QE2 Is Launched With a Whimper

Since I won’t have time to post tomorrow, I ought to squeeze in a comment about the Fed’s launch of QE2 today. They have announced a plan to buy up $600 billion of assets in an effort to provide the economy with enough cash to get something going.

Not good enough.

Particularly when we consider that they didn’t raise their inflation target.

Opinion immediately split as to whether this was going to do any good, and as I have said above I add my name to those who think it insufficient.

Here’s my reasoning:

First: the economy is knee deep in cash. To say the banks are loaded is an understatement. Flooding in a whole lot more cash is very unlikely to make much difference while business expectations are so weak and banks are being very tight with their credit standards. To put it bluntly: no amount of available cash seems to be enough to spark a period of more rapid growth.

Second: this implies that a great deal of the cash will simply end up parked back with the Fed as bank reserves. Worse, some of it will leak out onto the global economy as investors look for returns that aren’t zero. This could – I emphasize could – spark some bubble like inflation in emerging markets which is where those higher returns are to be found. This could, in turn, cause all sorts of wobbles in the currencies of those economies and end up forcing them to take remedial action that would reduce their growth. So a move intended to inflate US growth might end up deflating world growth. Whoops.

Third: it simply isn’t big enough anyway. If the you haven’t got the attention of the economy so far, what makes you think that a mere $600 billion will wake it up? There had been discussions about a much larger effort, in the $2 trillion range, but apparently that was too much for the Fed to swallow. More likely the tussle between the expansionists and the austerity hawks ended up neutering the entire program. Yet another instance of the damage compromise can do?

Fourth: the idea of pushing the purchases out on the yield curve sounds nifty, and might have had more effect had the yield curve not been so flat at the short end.
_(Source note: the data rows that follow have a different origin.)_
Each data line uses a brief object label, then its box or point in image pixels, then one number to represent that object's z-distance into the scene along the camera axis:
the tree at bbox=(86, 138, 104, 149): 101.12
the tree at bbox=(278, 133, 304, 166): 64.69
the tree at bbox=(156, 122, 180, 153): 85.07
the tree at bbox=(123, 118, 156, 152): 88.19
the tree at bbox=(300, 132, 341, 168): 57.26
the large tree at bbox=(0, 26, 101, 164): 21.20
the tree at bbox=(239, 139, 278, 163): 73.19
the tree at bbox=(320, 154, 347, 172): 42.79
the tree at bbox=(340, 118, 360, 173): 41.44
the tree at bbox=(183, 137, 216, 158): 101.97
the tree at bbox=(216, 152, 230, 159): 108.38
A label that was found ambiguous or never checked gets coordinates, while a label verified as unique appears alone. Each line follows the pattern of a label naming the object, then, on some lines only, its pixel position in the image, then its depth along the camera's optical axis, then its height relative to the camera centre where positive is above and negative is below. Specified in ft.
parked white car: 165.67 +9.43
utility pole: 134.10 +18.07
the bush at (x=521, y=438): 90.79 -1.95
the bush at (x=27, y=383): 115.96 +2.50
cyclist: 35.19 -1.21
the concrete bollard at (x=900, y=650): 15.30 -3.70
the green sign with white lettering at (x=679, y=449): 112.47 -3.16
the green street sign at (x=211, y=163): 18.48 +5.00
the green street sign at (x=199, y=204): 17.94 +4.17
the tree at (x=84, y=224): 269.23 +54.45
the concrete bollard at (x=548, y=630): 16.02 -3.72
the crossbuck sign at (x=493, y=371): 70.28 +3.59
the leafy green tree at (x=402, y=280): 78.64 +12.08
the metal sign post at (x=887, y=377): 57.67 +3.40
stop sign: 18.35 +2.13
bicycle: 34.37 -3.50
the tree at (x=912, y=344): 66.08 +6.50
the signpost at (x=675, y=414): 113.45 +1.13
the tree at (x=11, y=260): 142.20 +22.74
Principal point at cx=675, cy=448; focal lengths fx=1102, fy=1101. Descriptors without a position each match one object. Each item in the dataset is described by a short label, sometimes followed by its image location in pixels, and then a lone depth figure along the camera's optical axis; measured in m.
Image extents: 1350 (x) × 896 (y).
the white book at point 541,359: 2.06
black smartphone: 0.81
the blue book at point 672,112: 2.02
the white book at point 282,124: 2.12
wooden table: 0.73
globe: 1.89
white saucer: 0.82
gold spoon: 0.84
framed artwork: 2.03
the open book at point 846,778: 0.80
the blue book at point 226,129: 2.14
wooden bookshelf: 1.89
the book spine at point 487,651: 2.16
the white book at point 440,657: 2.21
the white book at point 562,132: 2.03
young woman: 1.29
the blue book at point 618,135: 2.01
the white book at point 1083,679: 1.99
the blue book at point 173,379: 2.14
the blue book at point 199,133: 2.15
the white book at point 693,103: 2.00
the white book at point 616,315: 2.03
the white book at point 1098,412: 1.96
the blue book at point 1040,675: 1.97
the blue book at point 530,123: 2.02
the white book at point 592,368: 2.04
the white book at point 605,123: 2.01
Buying bonds in the 5 year maturity spectrum doesn’t cut it when they are yielding around 1.0%. The signal you are sending is insufficient, and I suspect the market may simply yawn. Specifically the Fed is removing an extremely small part of the market’s duration risk: it works out to the equivalent of reducing rates by about 0.01%. Not enough.

Fifth: what about inflation? Our problem continues to be that we are wallowing in a liquidity trap of epic proportions. In order to break free we need to engender higher inflation expectations. And those expectations have to be based on credible goals. It is no good to set a goal of 2.0% when unemployment is so high. Especially when inflation is sinking rather than rising. Right now expectations seem to be disinflationary rather than inflationary. So to shift the market to another level we would need to be talking about something above the normal target: I guess 4.0% to 5.0% inflation. The point here is that the relationship between full employment and an acceptable inflation rate is the policy objective of the Fed. As of now they are failing to produce either full employment or acceptable inflation. The one is too high, and the other too low. Hence the need to adjust.

Lastly: not to sound churlish, but the way I hear it the Fed has been asking around on Wall Street about what level of QE would be acceptable. In other words they’ve been trying to get an idea of what dealers think is expected. But … isn’t the idea here to alter expectations rather than to meet them? We are supposed to be shifting the market from its doldrums, not accommodating it. Oh well.

Frankly I just don’t see this effort meeting any of the Fed’s goals. QE2 has been launched and will end up stuck halfway down the slip.

Our era is dogged by half measures. This is simply one more.